● **Problem statement**
The expected output is exactly the lines below, starting at the line with "38: (296, 78, 13.06)" and ending at the line with "56: (946, 172, 40.84)", both included; no other line belongs in it.

(Data records)
========================================================================
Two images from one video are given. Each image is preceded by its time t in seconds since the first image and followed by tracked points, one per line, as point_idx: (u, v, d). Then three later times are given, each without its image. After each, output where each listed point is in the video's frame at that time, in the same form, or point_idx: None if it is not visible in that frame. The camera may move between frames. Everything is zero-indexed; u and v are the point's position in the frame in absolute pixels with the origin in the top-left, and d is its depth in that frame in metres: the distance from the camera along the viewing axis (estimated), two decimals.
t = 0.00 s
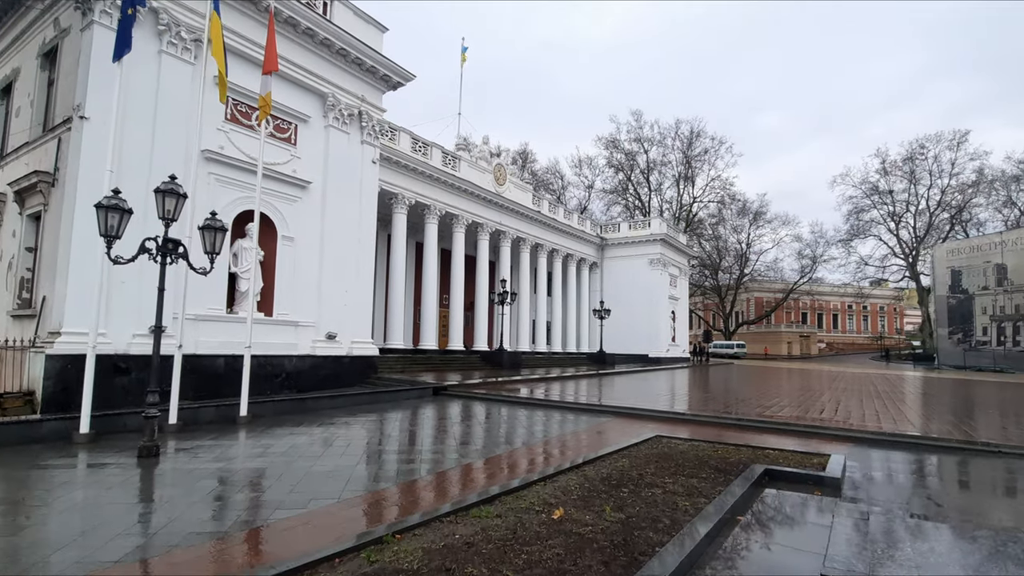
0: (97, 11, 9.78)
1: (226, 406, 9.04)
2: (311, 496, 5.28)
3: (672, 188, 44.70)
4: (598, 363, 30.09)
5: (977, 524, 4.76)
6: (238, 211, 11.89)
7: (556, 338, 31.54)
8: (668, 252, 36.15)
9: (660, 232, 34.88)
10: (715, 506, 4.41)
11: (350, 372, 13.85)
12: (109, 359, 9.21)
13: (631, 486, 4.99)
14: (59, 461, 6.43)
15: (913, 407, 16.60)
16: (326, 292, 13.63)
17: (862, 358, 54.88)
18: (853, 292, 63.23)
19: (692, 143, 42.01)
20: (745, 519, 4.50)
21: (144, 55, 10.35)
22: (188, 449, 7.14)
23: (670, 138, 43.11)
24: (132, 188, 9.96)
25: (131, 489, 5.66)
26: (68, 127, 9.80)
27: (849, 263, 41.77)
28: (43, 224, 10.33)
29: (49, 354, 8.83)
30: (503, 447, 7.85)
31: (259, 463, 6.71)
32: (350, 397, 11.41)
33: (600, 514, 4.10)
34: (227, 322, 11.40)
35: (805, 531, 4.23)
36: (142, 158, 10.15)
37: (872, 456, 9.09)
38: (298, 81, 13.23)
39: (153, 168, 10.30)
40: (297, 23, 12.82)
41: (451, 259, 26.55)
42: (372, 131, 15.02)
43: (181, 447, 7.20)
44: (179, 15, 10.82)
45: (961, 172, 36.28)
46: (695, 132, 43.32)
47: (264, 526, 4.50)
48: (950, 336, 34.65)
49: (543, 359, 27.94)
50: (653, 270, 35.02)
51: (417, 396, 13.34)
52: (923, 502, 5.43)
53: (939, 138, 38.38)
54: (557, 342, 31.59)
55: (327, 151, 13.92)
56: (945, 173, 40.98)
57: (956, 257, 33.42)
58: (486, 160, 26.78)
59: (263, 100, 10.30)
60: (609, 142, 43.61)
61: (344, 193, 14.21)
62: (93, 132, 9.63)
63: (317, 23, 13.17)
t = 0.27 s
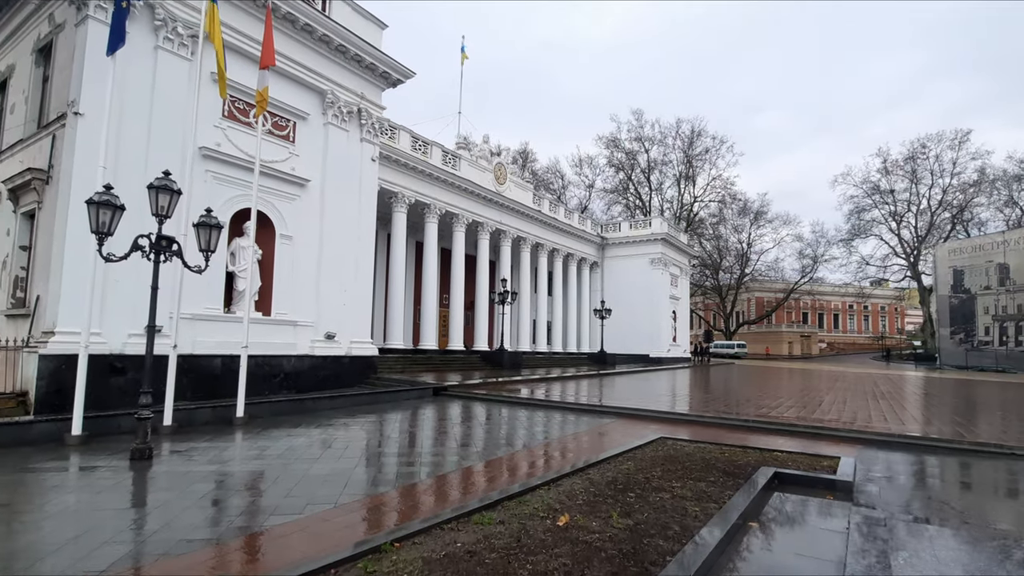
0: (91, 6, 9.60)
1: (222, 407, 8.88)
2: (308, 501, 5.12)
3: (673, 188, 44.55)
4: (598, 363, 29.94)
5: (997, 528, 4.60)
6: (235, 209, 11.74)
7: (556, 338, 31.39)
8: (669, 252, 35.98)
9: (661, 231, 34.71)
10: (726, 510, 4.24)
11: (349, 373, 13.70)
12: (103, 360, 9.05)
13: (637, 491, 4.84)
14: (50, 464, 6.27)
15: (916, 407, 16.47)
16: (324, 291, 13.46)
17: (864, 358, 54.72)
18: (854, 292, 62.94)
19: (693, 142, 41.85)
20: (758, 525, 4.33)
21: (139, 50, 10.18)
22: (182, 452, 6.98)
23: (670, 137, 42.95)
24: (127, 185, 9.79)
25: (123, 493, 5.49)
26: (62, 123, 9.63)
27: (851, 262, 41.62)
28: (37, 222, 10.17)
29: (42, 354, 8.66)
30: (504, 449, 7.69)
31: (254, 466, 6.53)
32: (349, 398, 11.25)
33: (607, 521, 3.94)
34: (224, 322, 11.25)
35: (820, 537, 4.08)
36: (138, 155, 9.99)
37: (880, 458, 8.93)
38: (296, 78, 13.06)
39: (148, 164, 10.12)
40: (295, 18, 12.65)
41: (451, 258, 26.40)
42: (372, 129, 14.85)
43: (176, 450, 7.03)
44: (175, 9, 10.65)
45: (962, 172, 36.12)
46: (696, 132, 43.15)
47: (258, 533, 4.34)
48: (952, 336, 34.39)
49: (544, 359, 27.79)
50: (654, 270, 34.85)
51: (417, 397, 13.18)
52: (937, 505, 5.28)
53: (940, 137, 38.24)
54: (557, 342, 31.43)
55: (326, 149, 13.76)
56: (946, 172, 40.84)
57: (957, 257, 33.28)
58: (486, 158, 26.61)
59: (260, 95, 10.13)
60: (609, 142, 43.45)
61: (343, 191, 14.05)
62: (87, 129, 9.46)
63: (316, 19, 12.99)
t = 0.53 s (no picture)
0: None
1: (218, 407, 8.72)
2: (303, 503, 4.97)
3: (674, 186, 44.36)
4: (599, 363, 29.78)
5: (1017, 532, 4.43)
6: (232, 207, 11.58)
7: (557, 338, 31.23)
8: (670, 251, 35.81)
9: (662, 230, 34.53)
10: (735, 514, 4.09)
11: (348, 372, 13.54)
12: (96, 358, 8.90)
13: (643, 493, 4.67)
14: (39, 465, 6.12)
15: (920, 406, 16.29)
16: (322, 290, 13.30)
17: (865, 358, 54.53)
18: (856, 291, 62.78)
19: (693, 141, 41.65)
20: (768, 529, 4.18)
21: (134, 45, 10.02)
22: (175, 453, 6.82)
23: (671, 136, 42.78)
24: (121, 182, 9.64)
25: (113, 495, 5.34)
26: (55, 119, 9.48)
27: (852, 262, 41.44)
28: (30, 219, 10.02)
29: (34, 353, 8.50)
30: (504, 449, 7.52)
31: (249, 467, 6.38)
32: (347, 398, 11.09)
33: (612, 525, 3.78)
34: (221, 321, 11.10)
35: (834, 541, 3.92)
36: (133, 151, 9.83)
37: (887, 458, 8.76)
38: (294, 74, 12.90)
39: (143, 160, 9.97)
40: (293, 14, 12.48)
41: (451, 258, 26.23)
42: (371, 126, 14.69)
43: (169, 451, 6.88)
44: (170, 3, 10.49)
45: (965, 171, 35.93)
46: (696, 131, 42.96)
47: (250, 537, 4.18)
48: (954, 335, 34.03)
49: (545, 358, 27.61)
50: (655, 269, 34.69)
51: (416, 396, 13.02)
52: (953, 508, 5.10)
53: (942, 136, 38.07)
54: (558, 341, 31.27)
55: (325, 146, 13.61)
56: (948, 171, 40.65)
57: (959, 256, 33.06)
58: (486, 157, 26.46)
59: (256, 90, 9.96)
60: (609, 140, 43.28)
61: (341, 189, 13.90)
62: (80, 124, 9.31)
63: (314, 14, 12.83)
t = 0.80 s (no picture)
0: None
1: (212, 409, 8.55)
2: (296, 509, 4.79)
3: (674, 186, 44.18)
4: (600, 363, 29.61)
5: None
6: (228, 205, 11.42)
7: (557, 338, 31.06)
8: (671, 250, 35.62)
9: (662, 229, 34.35)
10: (746, 521, 3.91)
11: (346, 372, 13.36)
12: (88, 359, 8.73)
13: (649, 499, 4.50)
14: (27, 469, 5.94)
15: (924, 406, 16.11)
16: (320, 290, 13.13)
17: (866, 358, 54.34)
18: (857, 291, 62.58)
19: (694, 140, 41.48)
20: (780, 536, 4.00)
21: (127, 39, 9.85)
22: (167, 456, 6.64)
23: (672, 135, 42.58)
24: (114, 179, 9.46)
25: (101, 500, 5.17)
26: (46, 115, 9.31)
27: (853, 261, 41.29)
28: (22, 217, 9.85)
29: (24, 354, 8.33)
30: (504, 452, 7.35)
31: (242, 471, 6.20)
32: (345, 399, 10.92)
33: (617, 534, 3.61)
34: (217, 320, 10.93)
35: (849, 549, 3.75)
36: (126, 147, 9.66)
37: (896, 460, 8.58)
38: (291, 70, 12.74)
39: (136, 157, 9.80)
40: (290, 9, 12.31)
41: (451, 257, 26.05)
42: (369, 123, 14.52)
43: (161, 454, 6.70)
44: None
45: (967, 170, 35.74)
46: (697, 129, 42.76)
47: (240, 545, 4.01)
48: (956, 335, 33.83)
49: (545, 358, 27.43)
50: (656, 269, 34.51)
51: (415, 397, 12.84)
52: (968, 512, 4.93)
53: (943, 135, 37.91)
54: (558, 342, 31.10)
55: (322, 144, 13.44)
56: (950, 170, 40.46)
57: (961, 256, 32.88)
58: (486, 156, 26.28)
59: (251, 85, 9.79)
60: (610, 139, 43.09)
61: (340, 187, 13.73)
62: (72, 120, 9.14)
63: (311, 10, 12.66)
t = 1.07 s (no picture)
0: None
1: (209, 411, 8.40)
2: (292, 516, 4.65)
3: (676, 185, 44.01)
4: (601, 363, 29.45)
5: None
6: (226, 204, 11.27)
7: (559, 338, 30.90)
8: (672, 250, 35.45)
9: (664, 229, 34.17)
10: (759, 528, 3.75)
11: (345, 373, 13.22)
12: (83, 360, 8.58)
13: (657, 505, 4.35)
14: (18, 473, 5.80)
15: (930, 406, 15.95)
16: (319, 290, 12.98)
17: (869, 357, 54.15)
18: (859, 290, 62.37)
19: (696, 139, 41.33)
20: (794, 544, 3.86)
21: (122, 36, 9.71)
22: (162, 460, 6.49)
23: (673, 134, 42.40)
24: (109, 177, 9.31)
25: (93, 506, 5.02)
26: (40, 112, 9.17)
27: (855, 260, 41.13)
28: (16, 217, 9.70)
29: (18, 355, 8.19)
30: (506, 454, 7.19)
31: (238, 475, 6.05)
32: (345, 401, 10.77)
33: (626, 543, 3.46)
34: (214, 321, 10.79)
35: (865, 557, 3.60)
36: (121, 145, 9.52)
37: (905, 461, 8.43)
38: (289, 68, 12.60)
39: (132, 155, 9.66)
40: (288, 6, 12.17)
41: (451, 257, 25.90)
42: (369, 122, 14.38)
43: (156, 458, 6.55)
44: None
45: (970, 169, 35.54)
46: (699, 129, 42.57)
47: (234, 553, 3.86)
48: (959, 335, 33.65)
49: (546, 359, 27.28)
50: (657, 268, 34.33)
51: (416, 398, 12.69)
52: (988, 517, 4.76)
53: (946, 134, 37.74)
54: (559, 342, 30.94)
55: (322, 142, 13.30)
56: (953, 169, 40.26)
57: (964, 255, 32.68)
58: (486, 155, 26.13)
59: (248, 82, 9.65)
60: (611, 139, 42.91)
61: (339, 186, 13.59)
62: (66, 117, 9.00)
63: (310, 7, 12.52)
========================================================================
● **Task output**
38: (296, 78, 13.06)
39: (148, 164, 10.12)
40: (295, 18, 12.65)
41: (451, 258, 26.40)
42: (372, 129, 14.85)
43: (176, 450, 7.03)
44: (175, 9, 10.65)
45: (962, 172, 36.12)
46: (696, 132, 43.15)
47: (258, 533, 4.34)
48: (952, 336, 34.39)
49: (544, 359, 27.79)
50: (654, 270, 34.85)
51: (417, 397, 13.18)
52: (937, 505, 5.28)
53: (940, 137, 38.24)
54: (557, 342, 31.43)
55: (326, 149, 13.76)
56: (946, 172, 40.84)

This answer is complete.